Prince Edward (Wellington), Canada
Charity: Parkinson Society Canada
Medical Condition: Parkinson’s disease
Medical Therapy: Deep Brain Stimulation (DBS)
David has lived with Parkinson’s disease since 1993. His Deep Brain Stimulation (DBS) device allows him to function independently and devote his time and energy to helping others, specifically as a volunteer for the Parkinson Society Canada. “Working tirelessly, David traveled across Canada meeting with other volunteers to show them the value for people with Parkinson’s working together,” says Debbie Davis, CEO, Parkinson Society Central and Northern Ontario. “This inspirational work showed David’s passion and commitment to giving to the community while living well with Parkinson’s.”
“I have had Parkinson’s disease since 1993. Since implanted in 2011, my deep brain stimulator device has allowed me to function independently on a daily basis and, as a result, devote my time to my community and charitable work.
“I have been national chair of Parkinson Society Canada and was instrumental in bringing disparate Parkinson's organizations into a federation with one national voice. Parkinson Society Canada was a force behind the establishment of Neurological Health Charities Canada, which represents people with all neurological conditions.
“I have spoken to parliamentary committees, Parkinson's patients and volunteers across Canada. Parkinson Society Canada makes an annual David Simmonds Award to recognize outstanding volunteer leadership, and I received the Queen's Diamond Jubilee Medal in 2013 for my work.

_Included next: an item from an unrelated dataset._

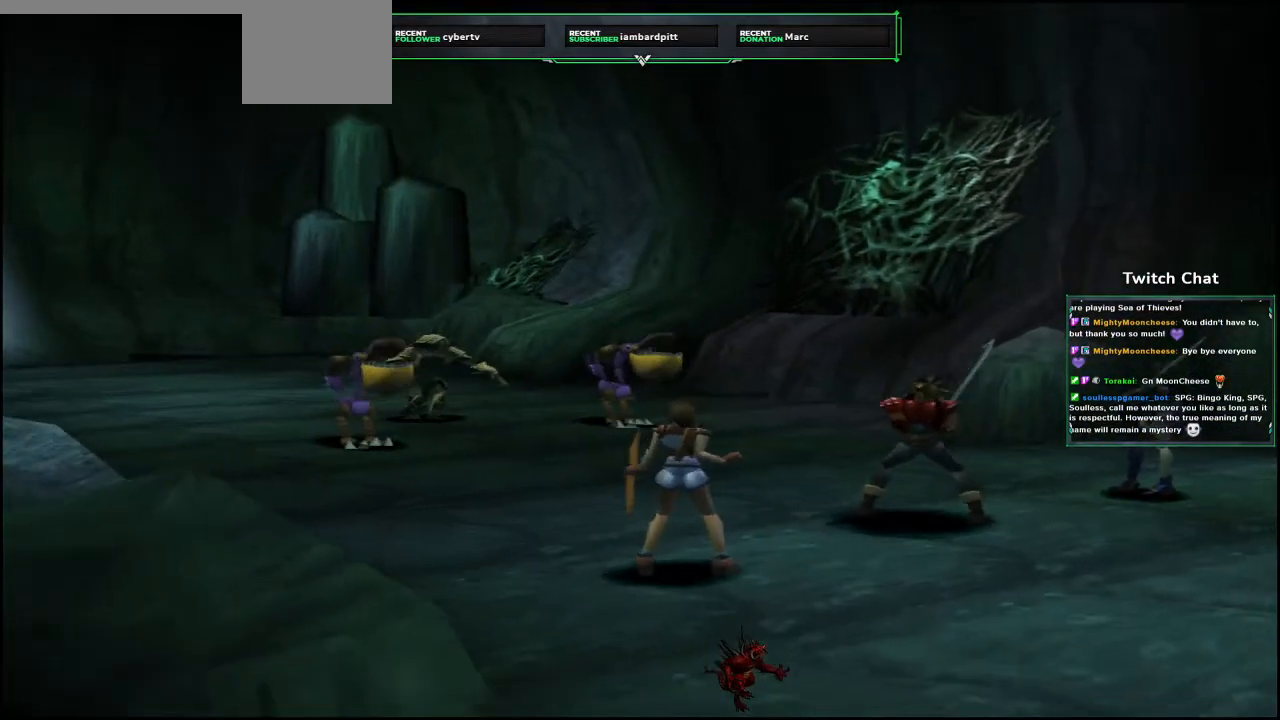
{"dt_ms": 500, "buttons": [], "left_stick": "center", "right_stick": "center", "events": []}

“I continue to write a weekly humor column for my local paper, the Wellington Times; play in a musical group called Station Road; and write and perform my own songs. I have released several CDs, one of which was recorded after my deep brain stimulation surgery. I believe I am an example of living well after DBS surgery and have made a difference with my volunteer commitments.”

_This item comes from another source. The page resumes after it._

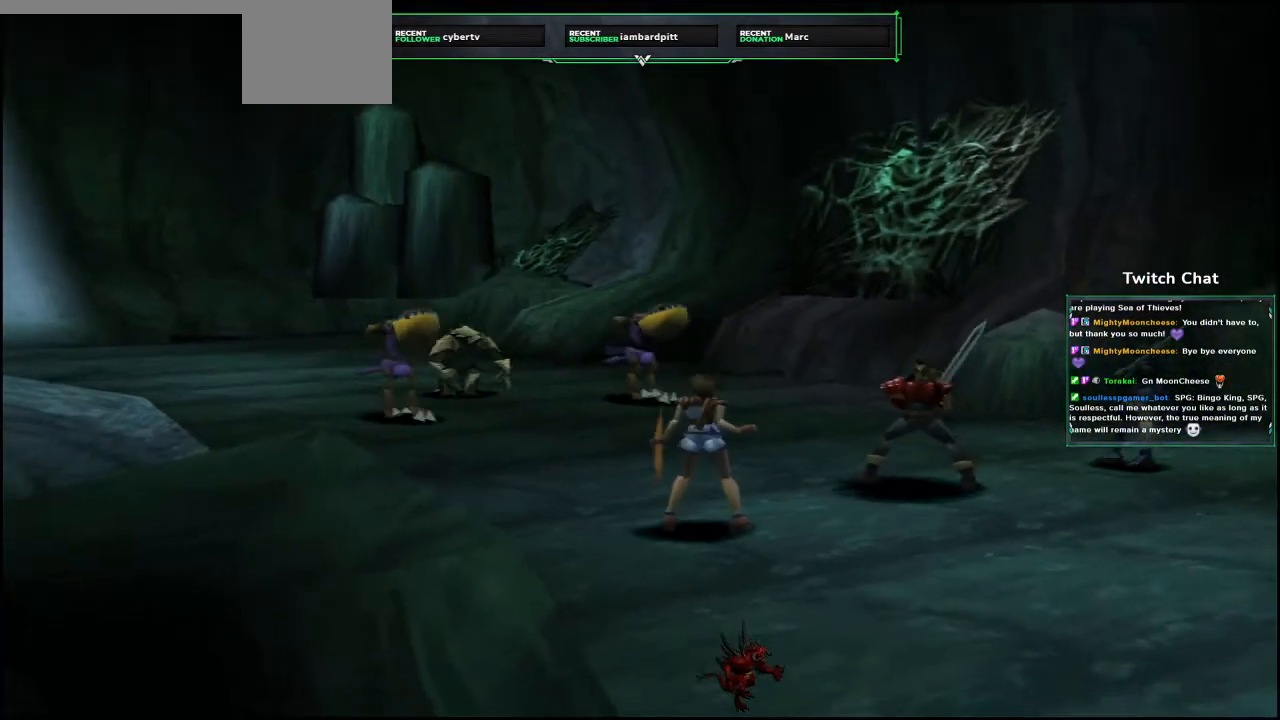
{"dt_ms": 500, "buttons": [], "left_stick": "center", "right_stick": "center", "events": []}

“Wearing a burden gently and with humor can inspire others — both those with the same affliction who are fearful and those without it who gain an appreciation of its burdens.”
“I use my extra life to bring humor and music to my community, and hope to those similarly afflicted in Canada.”
Since 1965, Parkinson Society Canada (PSC) has been the national voice of Canadians living with Parkinson’s disease. For people affected by Parkinson’s, PSC guides the way in four key areas: research, education, advocacy and support. People who connect with PSC gain a better understanding of many aspects of living with this complex, chronic brain disease. David has volunteered with PSC for a number of years, serving as national chair and speaking to many Parkinson’s patients and volunteers across Canada.